The Mersenne Twister is a relatively new and complex algorithm for generating random numbers described in detail elsewhere on the web. It has been designed with Monte-Carlo applications in mind but it is of course useful for any application which requires uniform random numbers. The algorithm is now widely used in practice.
The boost implementation of this generator is available in the <boost/random/mersenne_twister.hpp> header. Both the algorithm itself and the boost implementation have a significant number of parameters. The most frequently used standard parametrisation is the MT19937 version and this parametrisation is defined in the header for easy use – it is recommended you use this parametrisation.
A simple example of using the Mersenne Twister algorithm from boost is shown below:
#include <iostream>
#include <boost/random/mersenne_twister.hpp>
int main(void)
{
boost::mt19937 gen;
const size_t n=10;
for(size_t i=0; i<n; ++i)
{
std::cout<<gen()
<<std::endl;
}
}
Since the state of Mersenne Twister generator is relatively long, there are a number of ways of seeding the generator, illustrated in the following program
#include <iostream>
#include <vector>
#include <boost/random/mersenne_twister.hpp>
#include <boost/random/linear_congruential.hpp>
int main(void)
{
// Use the default seed
boost::mt19937 gen;
// Seed from an interger number
boost::mt19937 gen2(43);
// Seed using a sequence of unsigned intergers (in this case, they
// are all 11, but it is probably best to use different numbers!)
std::vector<unsigned int> seedv(1000, 11);
std::vector<unsigned int>::iterator i=seedv.begin();
// Note the first parameter will be taken a reference and therefore
// it *must* be a l-value
boost::mt19937 gen3(i, seedv.end());
// boost::mt19937 gen3(seedv.begin(), seedv.end()) will *not* work
// because you can not take a reference of seedv.begin()
// Seed from another generator
boost::minstd_rand lcggen;
boost::mt19937 gen4(lcggen);
}
Seeding from a simple integer number is likely to be sufficient for many applications, especially if care is taken that generators are not reseeded too frequently (for example, by ensuring long-lived generator objects exist in the program).
Since the Mersenne Twister algorithm has a very long period, and reseeding the algorithm should be avoided as far as possible, it is sometimes useful to be able to save and restore the state of the generator.
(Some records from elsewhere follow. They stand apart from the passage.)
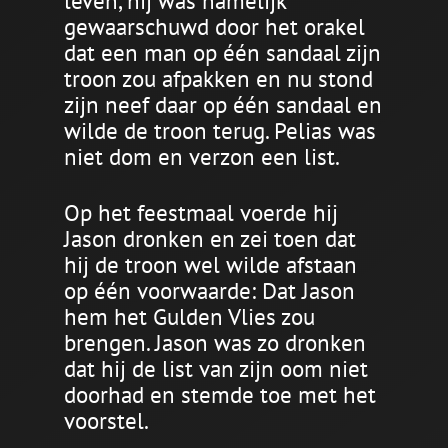
leven, hij was namelijk
gewaarschuwd door het orakel
dat een man op één sandaal zijn
troon zou afpakken en nu stond
zijn neef daar op één sandaal en
wilde de troon terug. Pelias was
niet dom en verzon een list.
Op het feestmaal voerde hij
Jason dronken en zei toen dat
hij de troon wel wilde afstaan
op één voorwaarde: Dat Jason
hem het Gulden Vlies zou
brengen. Jason was zo dronken
dat hij de list van zijn oom niet
doorhad en stemde toe met het
voorstel.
One typical example of this is when a long-running calculation must be interrupted for maintenance of the computer.
Both the saving and restoring operations are very easily implemented using the overloaded << and >> operators as illustrated in the following short program:
#include <iostream>
#include <fstream>
#include <boost/random/mersenne_twister.hpp>
int main(void)
{
boost::mt19937 gen(433);
// Save the state of the generator to file "temp/mttest.dat"
std::ofstream fo("temp/mttest.dat",
std::ios_base::out);
fo<<gen;
// Print a random number using the generator
std::cout<<gen()<<std::endl;
// Load the state back up
std::ifstream fi("temp/mttest.dat");
fi>>gen;
// Print a number from the generator and verify it is restarteed at
// the number already printed
std::cout<<gen()<<std::endl;
}